KMail key binding and the User Interface Guidelines
Frans Englich
frans.englich at telia.com
Mon Feb 2 01:32:04 GMT 2004
On Monday 02 February 2004 01:31, Henrique Pinto wrote:
> Hi Robin!
>
> I'm forwarding your message to the kde-usability and kmail-devel
> mailinglists, where it is likely to get more attention.
I, who haven't taken part in the discussion, have no difficulties in finding
the issue interesting ;-)
To widen our horizons; a similar issue was discussed during the string freeze
- whether Kopete should use <ctrl+enter> or just <enter> to send messages.

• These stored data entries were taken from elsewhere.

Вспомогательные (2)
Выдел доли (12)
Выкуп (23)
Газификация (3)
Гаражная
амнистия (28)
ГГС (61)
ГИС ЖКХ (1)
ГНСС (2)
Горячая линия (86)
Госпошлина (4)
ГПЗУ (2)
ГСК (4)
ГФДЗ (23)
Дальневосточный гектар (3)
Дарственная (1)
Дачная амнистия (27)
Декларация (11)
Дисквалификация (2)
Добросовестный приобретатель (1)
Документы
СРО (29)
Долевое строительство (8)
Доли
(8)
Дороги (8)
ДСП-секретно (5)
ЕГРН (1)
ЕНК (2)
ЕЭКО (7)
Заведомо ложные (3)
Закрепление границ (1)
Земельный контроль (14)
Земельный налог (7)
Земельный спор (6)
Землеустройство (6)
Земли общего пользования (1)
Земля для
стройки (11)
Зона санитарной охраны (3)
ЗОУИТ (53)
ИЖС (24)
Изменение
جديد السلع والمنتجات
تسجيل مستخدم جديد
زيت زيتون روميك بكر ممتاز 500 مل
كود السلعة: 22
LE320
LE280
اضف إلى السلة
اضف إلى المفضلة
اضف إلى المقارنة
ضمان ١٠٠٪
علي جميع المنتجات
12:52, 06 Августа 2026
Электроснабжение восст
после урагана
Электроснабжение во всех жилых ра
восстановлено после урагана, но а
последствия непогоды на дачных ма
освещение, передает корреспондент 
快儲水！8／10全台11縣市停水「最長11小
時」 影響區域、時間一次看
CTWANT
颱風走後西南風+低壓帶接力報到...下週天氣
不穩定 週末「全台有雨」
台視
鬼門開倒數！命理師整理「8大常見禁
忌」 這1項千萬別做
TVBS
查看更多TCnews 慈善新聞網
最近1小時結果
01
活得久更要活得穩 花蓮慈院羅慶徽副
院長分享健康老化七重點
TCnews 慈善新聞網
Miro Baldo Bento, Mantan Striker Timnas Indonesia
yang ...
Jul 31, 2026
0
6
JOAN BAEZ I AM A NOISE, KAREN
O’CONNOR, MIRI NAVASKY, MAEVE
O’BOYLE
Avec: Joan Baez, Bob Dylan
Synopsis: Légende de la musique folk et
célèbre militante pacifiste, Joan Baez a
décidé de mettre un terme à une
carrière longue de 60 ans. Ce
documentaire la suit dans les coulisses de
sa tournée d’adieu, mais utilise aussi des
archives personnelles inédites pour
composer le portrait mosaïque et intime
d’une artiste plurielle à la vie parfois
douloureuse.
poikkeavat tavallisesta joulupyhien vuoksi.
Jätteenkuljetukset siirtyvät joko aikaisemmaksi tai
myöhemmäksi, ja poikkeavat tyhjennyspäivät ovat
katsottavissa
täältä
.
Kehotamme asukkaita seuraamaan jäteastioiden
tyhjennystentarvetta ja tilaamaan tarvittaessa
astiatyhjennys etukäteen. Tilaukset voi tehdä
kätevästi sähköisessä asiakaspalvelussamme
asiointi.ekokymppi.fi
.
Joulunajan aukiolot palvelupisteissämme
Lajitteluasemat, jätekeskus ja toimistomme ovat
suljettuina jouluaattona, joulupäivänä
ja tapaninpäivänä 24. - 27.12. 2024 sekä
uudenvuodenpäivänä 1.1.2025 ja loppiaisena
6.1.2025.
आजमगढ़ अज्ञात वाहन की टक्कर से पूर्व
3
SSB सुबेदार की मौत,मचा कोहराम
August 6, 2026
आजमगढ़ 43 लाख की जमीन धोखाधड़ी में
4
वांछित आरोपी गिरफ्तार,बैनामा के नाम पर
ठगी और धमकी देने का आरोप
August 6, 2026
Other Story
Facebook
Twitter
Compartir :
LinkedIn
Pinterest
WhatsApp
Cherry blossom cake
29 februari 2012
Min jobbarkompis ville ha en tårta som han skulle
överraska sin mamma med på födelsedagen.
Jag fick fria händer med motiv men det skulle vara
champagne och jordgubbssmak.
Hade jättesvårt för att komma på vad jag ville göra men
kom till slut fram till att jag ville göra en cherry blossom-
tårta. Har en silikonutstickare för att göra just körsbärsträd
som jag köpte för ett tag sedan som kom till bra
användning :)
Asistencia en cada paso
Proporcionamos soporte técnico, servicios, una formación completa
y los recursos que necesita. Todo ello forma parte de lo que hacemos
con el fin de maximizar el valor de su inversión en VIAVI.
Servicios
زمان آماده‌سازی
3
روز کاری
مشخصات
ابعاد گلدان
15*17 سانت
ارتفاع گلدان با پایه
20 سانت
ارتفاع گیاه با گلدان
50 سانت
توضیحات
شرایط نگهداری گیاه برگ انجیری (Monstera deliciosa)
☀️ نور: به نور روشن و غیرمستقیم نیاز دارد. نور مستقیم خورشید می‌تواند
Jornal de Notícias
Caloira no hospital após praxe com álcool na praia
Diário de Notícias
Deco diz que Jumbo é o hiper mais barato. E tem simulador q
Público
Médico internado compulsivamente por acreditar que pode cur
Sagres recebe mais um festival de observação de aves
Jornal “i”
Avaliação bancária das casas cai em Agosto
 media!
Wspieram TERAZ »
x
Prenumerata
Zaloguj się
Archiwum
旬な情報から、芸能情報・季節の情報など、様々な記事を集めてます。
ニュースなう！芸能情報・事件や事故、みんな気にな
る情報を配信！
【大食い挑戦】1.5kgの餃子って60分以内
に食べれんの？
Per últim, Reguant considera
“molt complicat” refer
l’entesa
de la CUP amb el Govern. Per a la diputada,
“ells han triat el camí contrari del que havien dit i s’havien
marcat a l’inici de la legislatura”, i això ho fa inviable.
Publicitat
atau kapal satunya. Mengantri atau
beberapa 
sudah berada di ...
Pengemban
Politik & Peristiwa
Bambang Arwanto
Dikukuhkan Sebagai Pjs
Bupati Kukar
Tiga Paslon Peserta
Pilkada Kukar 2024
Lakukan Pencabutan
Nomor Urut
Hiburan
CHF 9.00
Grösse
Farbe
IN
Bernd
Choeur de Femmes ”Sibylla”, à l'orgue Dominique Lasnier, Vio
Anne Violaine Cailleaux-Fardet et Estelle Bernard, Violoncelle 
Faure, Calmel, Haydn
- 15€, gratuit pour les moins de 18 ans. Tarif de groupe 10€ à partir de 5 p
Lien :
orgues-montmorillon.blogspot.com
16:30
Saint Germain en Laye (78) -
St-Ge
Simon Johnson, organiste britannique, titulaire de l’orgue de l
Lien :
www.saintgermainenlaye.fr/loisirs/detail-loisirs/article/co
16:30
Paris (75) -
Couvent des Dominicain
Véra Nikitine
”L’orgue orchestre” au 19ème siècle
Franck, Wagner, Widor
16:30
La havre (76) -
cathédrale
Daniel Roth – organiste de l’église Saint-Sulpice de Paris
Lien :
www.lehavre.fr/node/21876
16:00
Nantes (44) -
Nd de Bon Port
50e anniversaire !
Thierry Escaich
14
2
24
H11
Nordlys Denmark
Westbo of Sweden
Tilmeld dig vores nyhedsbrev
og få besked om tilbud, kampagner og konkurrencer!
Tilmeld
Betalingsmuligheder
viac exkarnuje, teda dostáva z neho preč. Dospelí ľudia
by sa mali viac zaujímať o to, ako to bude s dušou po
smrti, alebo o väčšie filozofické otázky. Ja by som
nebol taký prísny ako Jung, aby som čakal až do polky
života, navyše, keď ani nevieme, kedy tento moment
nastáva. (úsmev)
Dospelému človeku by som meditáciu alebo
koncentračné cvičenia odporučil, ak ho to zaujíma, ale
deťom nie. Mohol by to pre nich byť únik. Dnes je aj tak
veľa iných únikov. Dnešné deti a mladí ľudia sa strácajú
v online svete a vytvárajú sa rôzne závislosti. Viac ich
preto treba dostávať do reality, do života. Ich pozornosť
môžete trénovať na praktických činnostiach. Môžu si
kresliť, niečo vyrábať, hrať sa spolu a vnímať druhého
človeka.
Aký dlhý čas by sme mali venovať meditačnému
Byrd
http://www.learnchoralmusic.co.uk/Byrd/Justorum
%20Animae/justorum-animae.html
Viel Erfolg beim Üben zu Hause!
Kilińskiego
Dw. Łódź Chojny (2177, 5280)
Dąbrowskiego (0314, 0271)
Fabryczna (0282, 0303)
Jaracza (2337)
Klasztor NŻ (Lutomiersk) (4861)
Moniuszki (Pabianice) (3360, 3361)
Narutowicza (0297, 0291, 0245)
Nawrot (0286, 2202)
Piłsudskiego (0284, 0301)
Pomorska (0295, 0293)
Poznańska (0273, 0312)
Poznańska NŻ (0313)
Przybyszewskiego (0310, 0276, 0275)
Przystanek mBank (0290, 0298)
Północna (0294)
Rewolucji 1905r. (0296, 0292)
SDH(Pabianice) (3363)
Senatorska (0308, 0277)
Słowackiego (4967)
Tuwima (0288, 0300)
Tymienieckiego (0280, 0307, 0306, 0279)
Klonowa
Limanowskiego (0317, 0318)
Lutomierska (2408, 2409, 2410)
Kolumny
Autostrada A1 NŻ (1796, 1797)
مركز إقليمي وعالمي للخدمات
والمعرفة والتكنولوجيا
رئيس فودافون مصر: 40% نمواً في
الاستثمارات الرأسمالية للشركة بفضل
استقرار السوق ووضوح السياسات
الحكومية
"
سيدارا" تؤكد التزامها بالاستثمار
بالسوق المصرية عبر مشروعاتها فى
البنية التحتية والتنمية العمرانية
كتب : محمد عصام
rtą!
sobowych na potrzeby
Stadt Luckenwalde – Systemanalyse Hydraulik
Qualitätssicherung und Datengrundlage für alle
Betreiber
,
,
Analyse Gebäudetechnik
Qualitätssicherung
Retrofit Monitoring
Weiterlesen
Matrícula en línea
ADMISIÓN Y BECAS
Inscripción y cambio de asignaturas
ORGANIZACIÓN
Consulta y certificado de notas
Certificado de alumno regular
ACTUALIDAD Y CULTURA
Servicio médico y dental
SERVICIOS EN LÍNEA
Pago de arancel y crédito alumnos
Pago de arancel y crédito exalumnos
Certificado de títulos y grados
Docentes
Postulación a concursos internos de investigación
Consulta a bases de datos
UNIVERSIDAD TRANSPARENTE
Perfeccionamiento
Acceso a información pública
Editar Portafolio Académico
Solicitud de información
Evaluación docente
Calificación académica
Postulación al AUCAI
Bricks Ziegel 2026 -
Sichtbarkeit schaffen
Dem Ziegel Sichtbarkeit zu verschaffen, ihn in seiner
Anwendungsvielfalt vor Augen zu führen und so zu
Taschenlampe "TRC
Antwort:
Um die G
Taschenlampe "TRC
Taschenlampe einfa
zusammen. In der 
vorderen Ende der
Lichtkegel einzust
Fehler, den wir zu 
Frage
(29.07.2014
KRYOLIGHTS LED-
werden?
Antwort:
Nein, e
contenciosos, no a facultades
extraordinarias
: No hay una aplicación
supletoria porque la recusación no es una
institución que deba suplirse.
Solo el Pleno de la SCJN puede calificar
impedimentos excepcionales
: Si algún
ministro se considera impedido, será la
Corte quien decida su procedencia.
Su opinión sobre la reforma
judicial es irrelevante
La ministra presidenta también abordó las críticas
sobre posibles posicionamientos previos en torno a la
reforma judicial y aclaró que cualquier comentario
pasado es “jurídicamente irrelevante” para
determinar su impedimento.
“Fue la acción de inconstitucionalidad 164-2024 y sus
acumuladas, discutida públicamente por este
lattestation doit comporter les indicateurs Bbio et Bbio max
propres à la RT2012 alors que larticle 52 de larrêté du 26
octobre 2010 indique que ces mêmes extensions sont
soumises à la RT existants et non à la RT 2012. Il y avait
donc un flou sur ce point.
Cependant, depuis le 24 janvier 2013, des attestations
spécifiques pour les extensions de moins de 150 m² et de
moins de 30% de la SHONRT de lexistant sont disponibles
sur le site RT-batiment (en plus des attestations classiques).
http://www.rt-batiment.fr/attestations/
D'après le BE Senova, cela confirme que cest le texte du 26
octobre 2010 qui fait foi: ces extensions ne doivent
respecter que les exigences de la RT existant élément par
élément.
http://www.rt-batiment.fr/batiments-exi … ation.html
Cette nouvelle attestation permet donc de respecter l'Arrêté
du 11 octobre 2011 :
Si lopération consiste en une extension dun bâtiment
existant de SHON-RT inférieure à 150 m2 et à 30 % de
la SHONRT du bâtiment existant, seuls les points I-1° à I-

The ctrl+enter camp argued that it was consistent with other kde apps, a
logical behavior since it was a multi line edit and it was what the
guidelines said(all arguments true). ctrl+enter was simply the Right Thing,
by no doubts the most "beautiful" solution.
Those in the other camp argued that most other IMs used <enter>. Using
ctrl+enter would confuse a lot of emigrating users, as a couple of KDE
reviews had indicated. This arguments were also true.
Consistency intra KDE versus consistency with the "world" outside KDE - a
though call.
There is one big problem when not following policies - it halts KDE
development. Regardless of how small the change is it always means a long
discussion. This process is not bearable and different "solutions" have
emerged. For example, behavior/functionality issues are solved with the
glamorous "make it configurable". So for the ego of KDE, ensuring development
is efficient, policies are a Good Thing.
If we do not stick to policies it will mean, in the long run, inconsistency
intra KDE, and that is perhaps more worse than inconsistency with "outside"
apps. On the other hand, then there will always be cases where shortcuts will
be plain wrong.
If we decide to stick to the guidelines we must /really/ stick to the
guidelines and the cases where we should not stick to it, are very very very
rare, and are just as stunning, "forbidden", and just absolutely right as
when the Pinguin King ripped out the memory system in 2.4, to use a metaphor.
Sticking to the guidelines are the far easiest way to go, and protects us from
"run a way" hackers.. The result when only looking at KDE is very nice, but
with a touch of "screw everyone else". In either case, it's about compromise.